“Books don't just go with you. They take you where you’ve never been.”
Anonymous
Willa Cather was immediately fascinated with the New Mexico landscape during her first visit in 1912. She returned several times to learn more about the interactions between the Native American, Hispanic, and European cultures. Those trips inspired her to write the timeless classic “Death Comes for the Archbishop.”
The author’s vivid descriptions entice the reader to imagine life in New Mexico during the latter half of the 19th century. (New Mexico became a U.S. state in 1912.)
The story is based on the life of Jean-Baptiste Lamy, a French-American Roman Catholic prelate who served as the first Archbishop of Santa Fe.
Mexico had ceded the region, which included what is now known as the state of New Mexico, to the U.S. as part of the 1850 Treaty of Guadalupe Hidalgo. The Roman Catholic Church designated New Mexico as an “Apostolic Vicarate” shortly after the treaty was ratified.
Cather traces the lives of two French priests, Father Jean Marie Latour and Vicar Joseph Vaillant, during four decades of their religious service. The newly ordained priests eagerly left their homeland and accepted the challenges of working in an Ohio parish.
Latour was appointed Apostolic Vicar for the Territory of New Mexico in 1851 and Vicar Vaillant became his lifelong assistant. The verdant terrain of Ohio soon became a vague memory for the two missionaries as they endured months of arduous travel by steamboat and on horseback before reaching Santa Fe.
“The very floor of the world is cracked open into countless canyons and arroyos. There are no roads, canals or navigable rivers and travelers must rely on pack mules for transport. Death by thirst or from Indian massacres are constant threats to any Europeans who venture into this harsh place,” wrote Cather.
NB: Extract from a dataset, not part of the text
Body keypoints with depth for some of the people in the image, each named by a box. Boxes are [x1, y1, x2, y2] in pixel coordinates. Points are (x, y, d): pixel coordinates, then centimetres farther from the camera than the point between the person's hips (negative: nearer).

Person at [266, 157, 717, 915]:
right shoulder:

Latour and Vaillant discovered that the people of the “Apostolic Vicarate” were American by law but Mexican and Native American in custom and belief.
Latour lived his religious beliefs by gently sharing his faith while adapting to living an unforgiving landscape, confronting openly rebellious priests, and facing personal loneliness.
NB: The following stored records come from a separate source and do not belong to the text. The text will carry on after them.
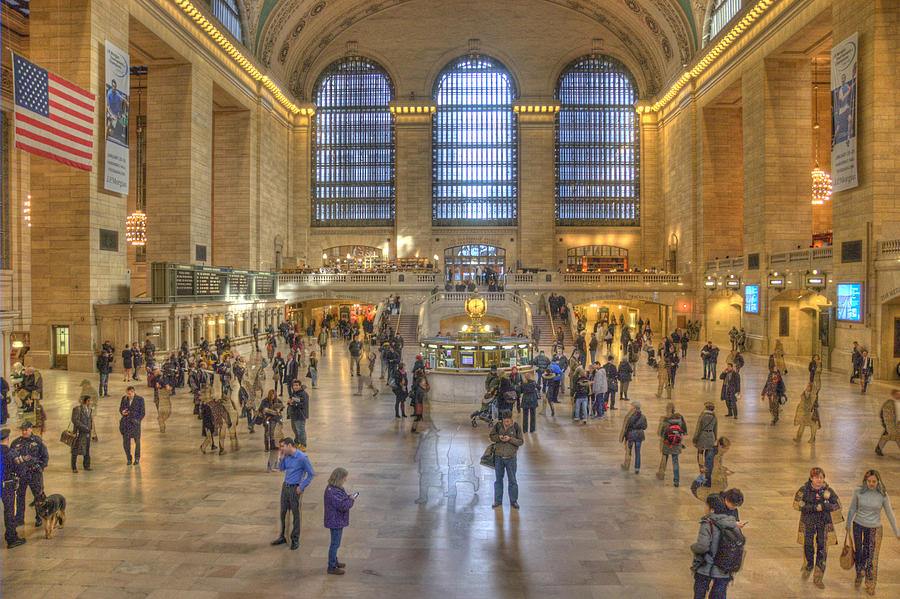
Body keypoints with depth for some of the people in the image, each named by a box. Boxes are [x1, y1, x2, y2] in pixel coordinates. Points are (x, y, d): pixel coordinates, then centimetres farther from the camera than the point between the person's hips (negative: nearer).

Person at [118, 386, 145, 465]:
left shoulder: (140, 399, -9)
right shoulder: (124, 398, 0)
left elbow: (142, 413, -5)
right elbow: (120, 409, 11)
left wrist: (137, 421, -17)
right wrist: (122, 412, -12)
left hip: (135, 422, -2)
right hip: (125, 422, 2)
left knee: (137, 441, 7)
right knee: (126, 442, -3)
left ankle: (137, 458, 27)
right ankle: (129, 459, 15)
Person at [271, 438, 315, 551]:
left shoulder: (302, 457, -18)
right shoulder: (286, 455, 1)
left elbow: (311, 474, -11)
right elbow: (282, 469, 15)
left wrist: (302, 487, -11)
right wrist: (281, 458, -2)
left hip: (295, 488, -7)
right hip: (285, 486, 7)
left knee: (295, 515, 4)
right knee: (283, 513, 14)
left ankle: (295, 540, 16)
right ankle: (282, 537, 29)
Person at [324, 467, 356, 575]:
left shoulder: (333, 488, 5)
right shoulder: (333, 492, -28)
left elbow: (342, 500, 17)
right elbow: (343, 506, -30)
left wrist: (349, 498, 0)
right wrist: (351, 500, -14)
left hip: (337, 521, 11)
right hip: (336, 522, -11)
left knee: (335, 543, 24)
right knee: (335, 544, 1)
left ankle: (334, 562, 39)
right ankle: (331, 567, 13)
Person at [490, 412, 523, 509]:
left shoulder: (516, 427, -9)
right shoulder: (497, 426, -4)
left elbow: (521, 441, -8)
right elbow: (491, 436, 6)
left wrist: (510, 439, -23)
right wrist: (498, 437, -15)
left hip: (510, 458, -2)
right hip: (498, 457, 2)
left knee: (512, 480, 5)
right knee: (498, 479, 12)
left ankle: (514, 501, 19)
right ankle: (498, 500, 25)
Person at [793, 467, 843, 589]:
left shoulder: (828, 490, -6)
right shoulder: (804, 490, -10)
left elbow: (837, 505, -2)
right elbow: (797, 505, -12)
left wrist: (823, 507, -17)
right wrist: (814, 507, -22)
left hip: (824, 522, 1)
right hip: (808, 522, -1)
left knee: (822, 549, 1)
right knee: (808, 547, 3)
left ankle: (818, 578, 14)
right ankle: (808, 568, 34)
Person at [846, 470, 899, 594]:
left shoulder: (883, 495, -11)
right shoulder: (858, 491, -9)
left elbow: (889, 513, -2)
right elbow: (852, 508, 4)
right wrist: (848, 524, 12)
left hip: (873, 528, -1)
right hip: (858, 525, 1)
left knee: (871, 556, 1)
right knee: (858, 552, 10)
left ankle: (870, 585, 19)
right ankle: (859, 575, 37)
For more than three decades, under the guidance of Archbishop Latour, Vaillant traveled to communities scattered across New Mexico and Arizona. Riding his favorite mule Contento, he offered religious services and holy sacraments to the people who lived in these rural settlements.
Father Vaillant also traveled to Mexico to negotiate with Catholic bishops about the Gadsden Purchase. The United States had purchased southern Arizona and southwestern New Mexico from Mexico with the 1854 Treaty of Mesilla.
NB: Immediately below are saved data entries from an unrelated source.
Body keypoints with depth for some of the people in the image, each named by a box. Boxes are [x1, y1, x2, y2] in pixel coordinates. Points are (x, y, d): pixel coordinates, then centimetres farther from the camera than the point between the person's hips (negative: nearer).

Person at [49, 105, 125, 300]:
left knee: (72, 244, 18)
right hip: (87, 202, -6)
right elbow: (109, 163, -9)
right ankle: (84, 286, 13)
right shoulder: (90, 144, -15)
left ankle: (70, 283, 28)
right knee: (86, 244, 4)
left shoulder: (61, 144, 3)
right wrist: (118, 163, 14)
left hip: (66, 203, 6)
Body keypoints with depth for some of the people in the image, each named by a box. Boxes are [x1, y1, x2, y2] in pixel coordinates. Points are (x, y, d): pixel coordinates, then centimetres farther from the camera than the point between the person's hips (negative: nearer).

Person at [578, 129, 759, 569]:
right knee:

Vaillant dedicated his final years as a missionary to the gold miners in the camps that later became the city of Denver, Colorado.
Latour was good friends with many Navajo and often traveled to their communities during his later years. He admired their religious beliefs that emphasized a sense of connectedness to the natural world.
“Father Latour found Eusabio seated beside his doorway, singing in the Navajo language and beating softly on one end of his long drum,” wrote Cather. “Before him two very little Indian boys, about four and five years old, were dancing to the music, on the hard beaten ground. Two women, Eusabio’s wife and sister, looked on from the deep twilight of the hut.”
After decades of religious service, Latour retired to a small homestead near Santa Fe. He planted an extensive orchard and trained new missionary priests when they arrived from France.
Latour fulfilled a lifelong dream when he hired the architects who designed the Romanesque Revival-style church that was built around La Parroquia, an adobe church built on the same site as an older church that was destroyed in the Pueblo Revolt of 1680. The European- style cathedral symbolizes the missionary’s efforts to reshape New Mexico’s Catholicism, according to historians.
“I have lived to see two great wrongs righted; I have seen the end of Black slavery, and I have seen the Navajos restored to their own country,” said the archbishop toward the end of his life.
Sidebar: Willa Sibert Cather (1873-1947), American author, grew up in Nebraska and worked in New York City as an adult. Cather wrote 16 novels and was awarded the 1923 Pulitzer Prize for “One of Ours,” which tells the story of the life of a Nebraska native during the early part of the 20th century.
Her novel, “Death Comes for the Archbishop,” is based on the life of two Catholic priests: Archbishop Jean-Baptiste Lamy, who became the first bishop of the new American territory of New Mexico in 1851; and Joseph Projectus Machebeuf, a Roman Catholic missionary.
Richard W. Etulain, University of New Mexico professor emeritus of history, provides an excellent introduction to this novel which is Cather’s best known book.
Etulain is the author or editor of more than sixty books on the history and cultures of the American West.